To support the resumed micropilot program, the CSB is reallocating one of its two Mobile Crisis Units. The pairings with police will continue on a limited basis, and it’s unclear how long the initiative will last this time, but it could serve as a bridge to an expanded service, said Lisa Potter, director of the county’s Diversion First program.

The county’s effort to reform how it responds to certain 911 calls comes after Virginia adopted a law last year creating a Marcus Alert system.

Named after high school biology teacher Marcus-David Peters, who was killed by a police officer while experiencing a mental health crisis in 2018, the statewide system is designed to ensure behavioral health experts are involved in emergency responses related to mental health and substance use issues.

According to Lauren Cunningham, communications director for the Virginia Department of Behavioral Health and Developmental Services, the law requires every local CSB to establish either a mobile crisis team or a community care team by July 1, 2026, though as the state’s most populous locality, Fairfax County must have its program set up by July 1, 2023.
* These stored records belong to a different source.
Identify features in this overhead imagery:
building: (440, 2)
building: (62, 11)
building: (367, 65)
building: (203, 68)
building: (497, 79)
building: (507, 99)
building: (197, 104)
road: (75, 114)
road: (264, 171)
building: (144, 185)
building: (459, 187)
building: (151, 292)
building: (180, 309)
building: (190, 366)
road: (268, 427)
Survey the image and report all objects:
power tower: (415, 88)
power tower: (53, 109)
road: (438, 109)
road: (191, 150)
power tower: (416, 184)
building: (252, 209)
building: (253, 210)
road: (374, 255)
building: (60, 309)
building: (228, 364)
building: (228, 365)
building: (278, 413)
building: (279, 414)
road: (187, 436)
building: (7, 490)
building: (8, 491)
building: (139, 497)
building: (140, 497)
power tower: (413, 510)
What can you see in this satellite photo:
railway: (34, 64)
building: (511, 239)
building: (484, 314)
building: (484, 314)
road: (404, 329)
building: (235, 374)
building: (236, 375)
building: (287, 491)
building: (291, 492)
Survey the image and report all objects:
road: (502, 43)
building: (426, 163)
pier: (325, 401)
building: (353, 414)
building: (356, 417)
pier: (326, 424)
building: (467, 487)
As defined by the bill, a mobile crisis team can consist of one or more qualified or licensed mental health professionals, including peer recovery specialists and family support partner, but it explicitly does not involve law enforcement, Cunningham says.

Community care teams, on the other hand, are composed of mental health service providers and can include law enforcement officers. A co-responder model like the one Fairfax County is developing would fall under this approach.

Fairfax County could use its American Rescue Plan Act money to fund an expansion of the micropilot. County leaders have identified a multi-pronged approach that includes having an officer and crisis intervention specialist travel and respond together in teams that would each cover two police districts.

The $4 million ARPA-funded proposal would create four co-responder teams in the field and cover 26 positions — which would include 10 crisis intervention specialists, eight police officers, and other staff — as well as vehicles and other equipment.

While other mental health efforts help divert unnecessary arrests and jailing, the co-responder approach provides real-time 911 responses, May said. Diversion First leaders have pressed to eventually make the effort available around the clock.